El suicidio de Benjamin fue la culminación de una azarosa vida de prófugo sin delito. Un prisionero encarcelado en su propia existencia, consciente de su jaula. En sus escritos mostraba una especie de pesadumbre por su propia condición de cuna privilegiada que solo conocía la pobreza en forma de mendigo. Su origen acomodado no le impidió defender una sociedad más justa e igualitaria y oponerse de manera frontal a las teorías del nazismo y a Adolf Hitler, lo que hizo que tuviera que abandonar su país y vagara durante siete años por países europeos hasta acabar en Francia, donde la pesadumbre y una vida de tormento le llevaron a intentar escapar a EEUU para por fin tener paz y descanso. La huida terminaría en Portbou, en la localidad de Girona fronteriza con España en el Hotel Francia, que ahora se llama Casa Alejandro y ofrece paellas a los turistas.
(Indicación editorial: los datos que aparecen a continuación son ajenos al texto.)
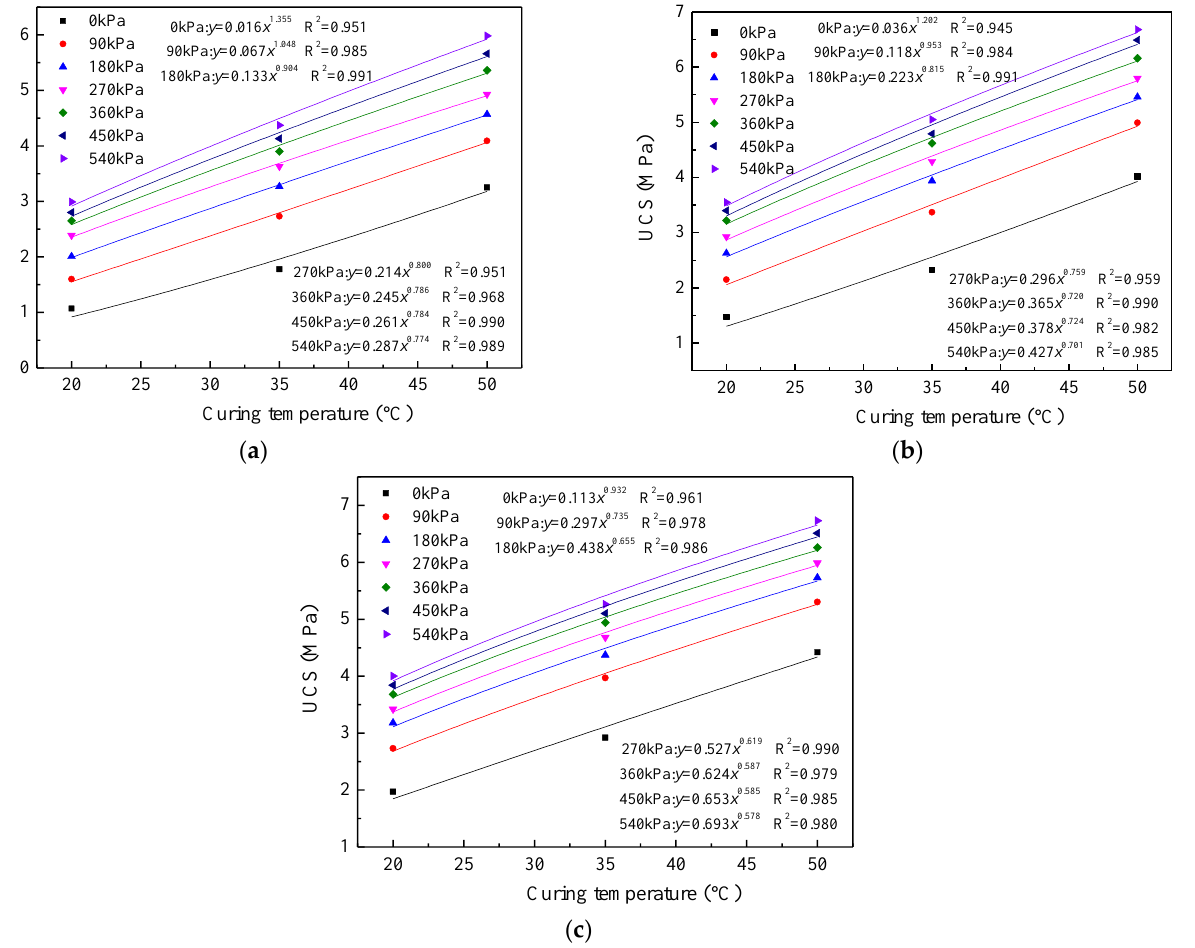
Figure 4. Relationship between UCS and curing temperature with different curing stress: ( a ) 7 d; ( b ) 14 d; ( c ) 28 d. Table 3. The evolution rule of the UCS growth rate for the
Walter Benjamin partió de Francia junto con varios exiliados más. Agotados tras una caminata por la montaña de más de siete horas llegaron a Portbou. Según cuenta Hanna Arendt, todos quemaron sus documentos de residencia franceses, lo que les impediría volver en caso de fracasar en su intento de cruzar a España. La frontera se cerró y Walter Benjamin quedó a la espera de un documento que le permitiera seguir su camino a Portugal. La fragilidad que el filósofo ya había mostrado antes de la última etapa de su viaje no hacía prever más que un final dramático. En su cama del hotel no aguantó más seguir huyendo y la morfina endulzó su último hálito. Si tan solo hubiera esperado una noche más, aquellos papeles del consulado americano que necesitaba habrían llegado. Pero el destino trágico de un pensador como Benjamin estaba sellado antes que su pasaporte.
En la habitación donde se suicidó dejó una maleta que las autoridades consignaron en el juzgado después de certificar su muerte. En el último retazo de vida de Benjamin quedaron un reloj de oro, unas cartas, una pipa, unas gafas, una radiografía y algo de dinero con el que se pagó su sepultura en el cementerio aterrazado de Portbou junto al Mediterráneo, al que su amiga Hanna Arendt llamó el “lugar más bonito del mundo”. Entre esas pertenencias dejadas por Benjamin en la maleta de Portbou estaría el manuscrito de la última obra del filósofo de Berlín. O quizás, como su vida, fue solo la última estrella fugaz desaparecida que dejó inerte la constelación Benjamin.